» WHAT TO DO
Please print the Prop. 305 opinion piece word for word from "Apart from endorsing" up to and including "and their owners.".

Conservatives who comprehend the need for parental choice in education are voting YES on 305
When the Hillary-endorsing Arizona Republic turns loose all of its resources on a single topic, it’s clear the newspaper is seeking to unduly influence what remains of its flagging, mostly Medicare eligible readership. Coordinated Page One reports, assenting columnists and editorials are the modus operandi for hammering home a point.
Apart from endorsing mostly liberals in the upcoming election, the topic of educational choice is contemptuously referred to as “vouchers.” The newspaper has also turned its wrath on Charter Schools, and their owners.
A front-page, above-the-fold October 5, headline blasted, “Arizonans confused by voucher measure.” To support its flawed contention, the editorial posing as a news report, substantiates it’s claim with this gem:
“Every Democrat in the Legislature opposed the 2017 expansion that Prop. 305 would keep in place or repeal. But 51 percent of Democratic voters surveyed said they would vote yes in support of the expansion.”
In the section of the voter guide where individuals and special interests pay to express their views on ballot propositions, ten full pages are filled with those who benefit from the current failed system, urging a no vote on Prop. 305. Don’t be fooled. Read about Empowerment Scholarship Accounts here.

» PROVIDED RECORDS
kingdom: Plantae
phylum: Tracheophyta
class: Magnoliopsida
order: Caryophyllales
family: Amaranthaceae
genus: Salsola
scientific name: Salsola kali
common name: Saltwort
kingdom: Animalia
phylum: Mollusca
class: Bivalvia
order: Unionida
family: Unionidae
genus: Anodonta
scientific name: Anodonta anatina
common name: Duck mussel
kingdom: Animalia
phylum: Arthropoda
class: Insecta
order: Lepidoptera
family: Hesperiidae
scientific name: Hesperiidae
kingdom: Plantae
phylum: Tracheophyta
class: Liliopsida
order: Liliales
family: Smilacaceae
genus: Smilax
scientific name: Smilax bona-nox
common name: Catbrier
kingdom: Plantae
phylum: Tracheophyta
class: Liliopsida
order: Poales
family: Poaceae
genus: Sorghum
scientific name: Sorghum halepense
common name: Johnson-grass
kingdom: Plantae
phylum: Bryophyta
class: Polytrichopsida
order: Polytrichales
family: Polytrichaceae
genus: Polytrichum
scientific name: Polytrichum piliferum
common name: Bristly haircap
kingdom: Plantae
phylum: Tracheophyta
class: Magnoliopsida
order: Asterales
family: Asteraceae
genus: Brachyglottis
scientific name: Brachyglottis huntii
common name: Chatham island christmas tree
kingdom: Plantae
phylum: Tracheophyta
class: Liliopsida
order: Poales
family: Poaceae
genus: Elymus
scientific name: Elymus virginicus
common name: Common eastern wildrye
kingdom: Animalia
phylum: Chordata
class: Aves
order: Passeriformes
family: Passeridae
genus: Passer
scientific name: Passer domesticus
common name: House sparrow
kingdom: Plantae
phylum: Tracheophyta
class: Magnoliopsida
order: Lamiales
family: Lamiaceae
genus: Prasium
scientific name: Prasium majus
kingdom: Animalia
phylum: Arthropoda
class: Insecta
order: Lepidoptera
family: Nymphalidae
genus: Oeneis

» COMPLETED TASK
Apart from endorsing mostly liberals in the upcoming election, the topic of educational choice is contemptuously referred to as “vouchers.” The newspaper has also turned its wrath on Charter Schools, and their owners.